TASK GOAL » Every entry in the following data should be output exactly.

BEGIN

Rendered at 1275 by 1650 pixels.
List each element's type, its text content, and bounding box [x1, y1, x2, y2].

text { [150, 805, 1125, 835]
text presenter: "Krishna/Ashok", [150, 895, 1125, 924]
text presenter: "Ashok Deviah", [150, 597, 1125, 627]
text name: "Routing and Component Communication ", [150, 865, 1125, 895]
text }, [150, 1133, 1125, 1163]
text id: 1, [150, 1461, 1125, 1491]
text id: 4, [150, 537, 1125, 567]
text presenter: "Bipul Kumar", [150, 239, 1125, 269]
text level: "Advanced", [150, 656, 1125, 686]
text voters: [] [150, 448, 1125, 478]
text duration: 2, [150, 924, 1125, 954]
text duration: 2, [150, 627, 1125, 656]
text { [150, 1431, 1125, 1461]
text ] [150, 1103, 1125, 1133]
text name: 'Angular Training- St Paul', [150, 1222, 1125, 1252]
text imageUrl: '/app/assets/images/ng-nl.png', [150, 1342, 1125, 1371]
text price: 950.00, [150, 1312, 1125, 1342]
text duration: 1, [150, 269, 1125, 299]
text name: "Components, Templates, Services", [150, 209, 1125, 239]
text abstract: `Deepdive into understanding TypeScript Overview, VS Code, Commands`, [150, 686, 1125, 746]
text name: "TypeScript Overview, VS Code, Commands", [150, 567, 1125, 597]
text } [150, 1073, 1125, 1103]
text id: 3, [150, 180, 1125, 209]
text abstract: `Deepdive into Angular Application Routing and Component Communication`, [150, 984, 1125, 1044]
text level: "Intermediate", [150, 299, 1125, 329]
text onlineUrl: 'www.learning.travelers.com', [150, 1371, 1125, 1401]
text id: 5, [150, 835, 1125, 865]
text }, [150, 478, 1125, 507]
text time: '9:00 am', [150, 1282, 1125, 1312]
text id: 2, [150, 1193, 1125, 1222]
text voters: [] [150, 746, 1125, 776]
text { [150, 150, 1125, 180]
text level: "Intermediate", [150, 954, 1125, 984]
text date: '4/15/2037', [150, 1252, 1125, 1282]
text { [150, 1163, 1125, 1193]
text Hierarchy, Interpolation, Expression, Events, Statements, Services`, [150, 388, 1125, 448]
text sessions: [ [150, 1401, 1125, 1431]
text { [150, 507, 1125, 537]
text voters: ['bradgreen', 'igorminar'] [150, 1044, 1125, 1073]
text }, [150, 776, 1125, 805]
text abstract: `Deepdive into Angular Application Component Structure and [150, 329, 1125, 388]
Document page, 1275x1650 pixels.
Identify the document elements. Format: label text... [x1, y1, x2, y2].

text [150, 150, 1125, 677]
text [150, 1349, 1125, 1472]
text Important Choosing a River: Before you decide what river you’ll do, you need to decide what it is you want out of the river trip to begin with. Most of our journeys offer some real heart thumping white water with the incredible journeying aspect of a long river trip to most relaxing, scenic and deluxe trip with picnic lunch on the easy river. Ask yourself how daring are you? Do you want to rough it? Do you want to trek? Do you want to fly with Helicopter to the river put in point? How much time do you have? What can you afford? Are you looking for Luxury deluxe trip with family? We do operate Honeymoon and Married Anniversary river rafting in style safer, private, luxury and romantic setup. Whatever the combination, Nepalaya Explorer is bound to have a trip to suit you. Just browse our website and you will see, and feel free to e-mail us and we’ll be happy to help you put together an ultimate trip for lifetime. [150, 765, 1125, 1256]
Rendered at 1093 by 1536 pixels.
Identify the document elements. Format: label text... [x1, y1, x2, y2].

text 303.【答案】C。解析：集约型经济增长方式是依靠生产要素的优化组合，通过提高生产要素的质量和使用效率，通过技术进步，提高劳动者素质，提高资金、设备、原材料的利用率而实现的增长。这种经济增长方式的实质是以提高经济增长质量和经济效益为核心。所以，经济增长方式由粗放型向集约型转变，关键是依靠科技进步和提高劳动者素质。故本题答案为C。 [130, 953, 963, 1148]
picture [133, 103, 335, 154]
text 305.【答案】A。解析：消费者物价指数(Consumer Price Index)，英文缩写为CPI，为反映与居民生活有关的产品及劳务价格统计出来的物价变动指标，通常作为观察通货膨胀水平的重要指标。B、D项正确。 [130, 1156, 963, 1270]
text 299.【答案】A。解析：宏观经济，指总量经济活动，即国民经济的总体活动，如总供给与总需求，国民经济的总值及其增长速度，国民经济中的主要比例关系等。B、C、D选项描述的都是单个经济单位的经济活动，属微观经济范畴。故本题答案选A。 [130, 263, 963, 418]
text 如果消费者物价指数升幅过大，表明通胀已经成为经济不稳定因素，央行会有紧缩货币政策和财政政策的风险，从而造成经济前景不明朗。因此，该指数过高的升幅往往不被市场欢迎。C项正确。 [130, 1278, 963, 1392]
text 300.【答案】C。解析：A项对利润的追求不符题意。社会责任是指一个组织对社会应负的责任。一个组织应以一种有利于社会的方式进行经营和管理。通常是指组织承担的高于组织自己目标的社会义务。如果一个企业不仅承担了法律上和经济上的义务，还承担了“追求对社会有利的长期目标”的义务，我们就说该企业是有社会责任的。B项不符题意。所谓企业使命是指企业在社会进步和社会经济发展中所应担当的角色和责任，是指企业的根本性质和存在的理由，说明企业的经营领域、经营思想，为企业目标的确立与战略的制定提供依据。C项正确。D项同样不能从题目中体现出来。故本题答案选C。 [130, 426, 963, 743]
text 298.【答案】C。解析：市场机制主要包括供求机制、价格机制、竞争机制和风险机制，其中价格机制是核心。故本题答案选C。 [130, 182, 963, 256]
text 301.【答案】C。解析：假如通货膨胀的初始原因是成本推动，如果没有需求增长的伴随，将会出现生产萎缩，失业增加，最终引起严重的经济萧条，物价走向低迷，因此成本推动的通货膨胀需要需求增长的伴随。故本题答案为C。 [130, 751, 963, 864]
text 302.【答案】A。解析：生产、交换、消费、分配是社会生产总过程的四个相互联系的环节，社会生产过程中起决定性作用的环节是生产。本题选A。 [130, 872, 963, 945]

END

WRITTEN SOLUTION »
Rendered at 1275 by 1650 pixels.
List each element's type, its text content, and bounding box [x1, y1, x2, y2].

text { [150, 805, 1125, 835]
text presenter: "Krishna/Ashok", [150, 895, 1125, 924]
text presenter: "Ashok Deviah", [150, 597, 1125, 627]
text name: "Routing and Component Communication ", [150, 865, 1125, 895]
text }, [150, 1133, 1125, 1163]
text id: 1, [150, 1461, 1125, 1491]
text id: 4, [150, 537, 1125, 567]
text presenter: "Bipul Kumar", [150, 239, 1125, 269]
text level: "Advanced", [150, 656, 1125, 686]
text voters: [] [150, 448, 1125, 478]
text duration: 2, [150, 924, 1125, 954]
text duration: 2, [150, 627, 1125, 656]
text { [150, 1431, 1125, 1461]
text ] [150, 1103, 1125, 1133]
text name: 'Angular Training- St Paul', [150, 1222, 1125, 1252]
text imageUrl: '/app/assets/images/ng-nl.png', [150, 1342, 1125, 1371]
text price: 950.00, [150, 1312, 1125, 1342]
text duration: 1, [150, 269, 1125, 299]
text name: "Components, Templates, Services", [150, 209, 1125, 239]
text abstract: `Deepdive into understanding TypeScript Overview, VS Code, Commands`, [150, 686, 1125, 746]
text name: "TypeScript Overview, VS Code, Commands", [150, 567, 1125, 597]
text } [150, 1073, 1125, 1103]
text id: 3, [150, 180, 1125, 209]
text abstract: `Deepdive into Angular Application Routing and Component Communication`, [150, 984, 1125, 1044]
text level: "Intermediate", [150, 299, 1125, 329]
text onlineUrl: 'www.learning.travelers.com', [150, 1371, 1125, 1401]
text id: 5, [150, 835, 1125, 865]
text }, [150, 478, 1125, 507]
text time: '9:00 am', [150, 1282, 1125, 1312]
text id: 2, [150, 1193, 1125, 1222]
text voters: [] [150, 746, 1125, 776]
text { [150, 150, 1125, 180]
text level: "Intermediate", [150, 954, 1125, 984]
text date: '4/15/2037', [150, 1252, 1125, 1282]
text { [150, 1163, 1125, 1193]
text Hierarchy, Interpolation, Expression, Events, Statements, Services`, [150, 388, 1125, 448]
text sessions: [ [150, 1401, 1125, 1431]
text { [150, 507, 1125, 537]
text voters: ['bradgreen', 'igorminar'] [150, 1044, 1125, 1073]
text }, [150, 776, 1125, 805]
text abstract: `Deepdive into Angular Application Component Structure and [150, 329, 1125, 388]
Document page, 1275x1650 pixels.
Identify the document elements. Format: label text... [x1, y1, x2, y2].

text [150, 150, 1125, 677]
text [150, 1349, 1125, 1472]
text Important Choosing a River: Before you decide what river you’ll do, you need to decide what it is you want out of the river trip to begin with. Most of our journeys offer some real heart thumping white water with the incredible journeying aspect of a long river trip to most relaxing, scenic and deluxe trip with picnic lunch on the easy river. Ask yourself how daring are you? Do you want to rough it? Do you want to trek? Do you want to fly with Helicopter to the river put in point? How much time do you have? What can you afford? Are you looking for Luxury deluxe trip with family? We do operate Honeymoon and Married Anniversary river rafting in style safer, private, luxury and romantic setup. Whatever the combination, Nepalaya Explorer is bound to have a trip to suit you. Just browse our website and you will see, and feel free to e-mail us and we’ll be happy to help you put together an ultimate trip for lifetime. [150, 765, 1125, 1256]
Rendered at 1093 by 1536 pixels.
Identify the document elements. Format: label text... [x1, y1, x2, y2].

text 303.【答案】C。解析：集约型经济增长方式是依靠生产要素的优化组合，通过提高生产要素的质量和使用效率，通过技术进步，提高劳动者素质，提高资金、设备、原材料的利用率而实现的增长。这种经济增长方式的实质是以提高经济增长质量和经济效益为核心。所以，经济增长方式由粗放型向集约型转变，关键是依靠科技进步和提高劳动者素质。故本题答案为C。 [130, 953, 963, 1148]
picture [133, 103, 335, 154]
text 305.【答案】A。解析：消费者物价指数(Consumer Price Index)，英文缩写为CPI，为反映与居民生活有关的产品及劳务价格统计出来的物价变动指标，通常作为观察通货膨胀水平的重要指标。B、D项正确。 [130, 1156, 963, 1270]
text 299.【答案】A。解析：宏观经济，指总量经济活动，即国民经济的总体活动，如总供给与总需求，国民经济的总值及其增长速度，国民经济中的主要比例关系等。B、C、D选项描述的都是单个经济单位的经济活动，属微观经济范畴。故本题答案选A。 [130, 263, 963, 418]
text 如果消费者物价指数升幅过大，表明通胀已经成为经济不稳定因素，央行会有紧缩货币政策和财政政策的风险，从而造成经济前景不明朗。因此，该指数过高的升幅往往不被市场欢迎。C项正确。 [130, 1278, 963, 1392]
text 300.【答案】C。解析：A项对利润的追求不符题意。社会责任是指一个组织对社会应负的责任。一个组织应以一种有利于社会的方式进行经营和管理。通常是指组织承担的高于组织自己目标的社会义务。如果一个企业不仅承担了法律上和经济上的义务，还承担了“追求对社会有利的长期目标”的义务，我们就说该企业是有社会责任的。B项不符题意。所谓企业使命是指企业在社会进步和社会经济发展中所应担当的角色和责任，是指企业的根本性质和存在的理由，说明企业的经营领域、经营思想，为企业目标的确立与战略的制定提供依据。C项正确。D项同样不能从题目中体现出来。故本题答案选C。 [130, 426, 963, 743]
text 298.【答案】C。解析：市场机制主要包括供求机制、价格机制、竞争机制和风险机制，其中价格机制是核心。故本题答案选C。 [130, 182, 963, 256]
text 301.【答案】C。解析：假如通货膨胀的初始原因是成本推动，如果没有需求增长的伴随，将会出现生产萎缩，失业增加，最终引起严重的经济萧条，物价走向低迷，因此成本推动的通货膨胀需要需求增长的伴随。故本题答案为C。 [130, 751, 963, 864]
text 302.【答案】A。解析：生产、交换、消费、分配是社会生产总过程的四个相互联系的环节，社会生产过程中起决定性作用的环节是生产。本题选A。 [130, 872, 963, 945]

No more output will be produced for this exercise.